Re: [RFC] hwbkpt: Hardware breakpoints (was Kwatch)
From: Alan Stern
Date: Tue Mar 06 2007 - 10:24:16 EST
On Mon, 5 Mar 2007, Roland McGrath wrote:
> > The actual guarantee I need is that nobody will switch_to() the task while
> > my routines are running.
>
> You can't get that. It can always be woken for SIGKILL (which is a good
> thing). What you are guaranteed is that if it does, it will never return
> to user mode. So it has to be ok for switching in to use the bits in any
> intermediate state you might get them, meaning any possible garbage state
> is harmful only to user mode or is otherwise recoverable (worst case
> perhaps the exception handler has to know to ignore some traps). This is
> already true with ptrace and ->thread.debugreg, as well as the normal user
> registers. In your case, if you wanted to be paranoid you could clear
> TIF_DEBUG before you touch anything, and set it again only after you're
> done (with memory barriers as needed).
Guess I'll have to take that approach. The new additions to __switch_to()
follow a linked list, and obviously it's not safe to do that while the
list is being updated. (No, I'm not about to start using RCU for this!)
> > If someone really needs to do that, they can always put their own call to
> > (un)register_kernel_hwbkpt() at the entry(exit) to the complex subsystems.
> > Or perhaps it should be a job for systemtap, which would use hwbkpt to do
> > the actual work.
>
> But you don't have an option to avoid interrupting other CPUs to update,
> which is not necessary or desireable for this usage. That's what I was
> referring to. If it's not trivial to add, it isn't needed now.
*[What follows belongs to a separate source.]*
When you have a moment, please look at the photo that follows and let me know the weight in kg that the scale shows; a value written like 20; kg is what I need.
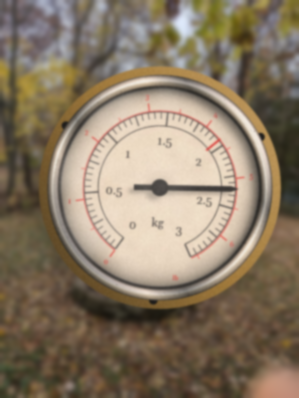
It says 2.35; kg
I see your point. If you want to monitor a certain location in kernel
space but only while in the context of a specific task, the new framework
doesn't provide any way of doing it. One approach could be to use a
regular kernel breakpoint and return immediately if the task of interest
isn't the current one. Beyond that, let's punt.
> > Which implies that do_debug needs to decide whether or not to issue
> > SIGTRAP. Presumably the condition will be that any of the DR_STEP or
> > DR_TRAPn bits remain set after the notifier chain has run. This means the
> > kprobes code will have to be modified to clear DR_STEP in args->err.
>
> Yeah, I guess that's right. It should still return NOTIFY_STOP when
> args->err has no other bits set, so notifiers aren't called with zero.
In practice that might not work. On my machine, at least, reads of DR6
return ones in all the reserved bit positions.